Data under study:
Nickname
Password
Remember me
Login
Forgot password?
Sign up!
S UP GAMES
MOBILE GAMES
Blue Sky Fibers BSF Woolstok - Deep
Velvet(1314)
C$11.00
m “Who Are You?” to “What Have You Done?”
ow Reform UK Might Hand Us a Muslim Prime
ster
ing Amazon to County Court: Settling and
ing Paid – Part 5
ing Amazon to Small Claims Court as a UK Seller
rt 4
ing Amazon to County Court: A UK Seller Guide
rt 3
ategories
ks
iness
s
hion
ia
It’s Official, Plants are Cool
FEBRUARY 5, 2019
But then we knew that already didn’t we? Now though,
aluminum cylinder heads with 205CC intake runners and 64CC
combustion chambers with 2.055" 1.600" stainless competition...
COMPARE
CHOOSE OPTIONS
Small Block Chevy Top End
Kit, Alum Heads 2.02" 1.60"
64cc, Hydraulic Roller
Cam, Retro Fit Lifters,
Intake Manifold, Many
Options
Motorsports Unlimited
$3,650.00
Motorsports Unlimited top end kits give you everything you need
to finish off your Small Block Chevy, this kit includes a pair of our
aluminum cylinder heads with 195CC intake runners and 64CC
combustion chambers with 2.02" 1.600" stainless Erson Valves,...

Task goal: Write out every line of the items above word for word, in the same order.

Result for this exercise:
Nickname
Password
Remember me
Login
Forgot password?
Sign up!
S UP GAMES
MOBILE GAMES
Blue Sky Fibers BSF Woolstok - Deep
Velvet(1314)
C$11.00
m “Who Are You?” to “What Have You Done?”
ow Reform UK Might Hand Us a Muslim Prime
ster
ing Amazon to County Court: Settling and
ing Paid – Part 5
ing Amazon to Small Claims Court as a UK Seller
rt 4
ing Amazon to County Court: A UK Seller Guide
rt 3
ategories
ks
iness
s
hion
ia
It’s Official, Plants are Cool
FEBRUARY 5, 2019
But then we knew that already didn’t we? Now though,
aluminum cylinder heads with 205CC intake runners and 64CC
combustion chambers with 2.055" 1.600" stainless competition...
COMPARE
CHOOSE OPTIONS
Small Block Chevy Top End
Kit, Alum Heads 2.02" 1.60"
64cc, Hydraulic Roller
Cam, Retro Fit Lifters,
Intake Manifold, Many
Options
Motorsports Unlimited
$3,650.00
Motorsports Unlimited top end kits give you everything you need
to finish off your Small Block Chevy, this kit includes a pair of our
aluminum cylinder heads with 195CC intake runners and 64CC
combustion chambers with 2.02" 1.600" stainless Erson Valves,...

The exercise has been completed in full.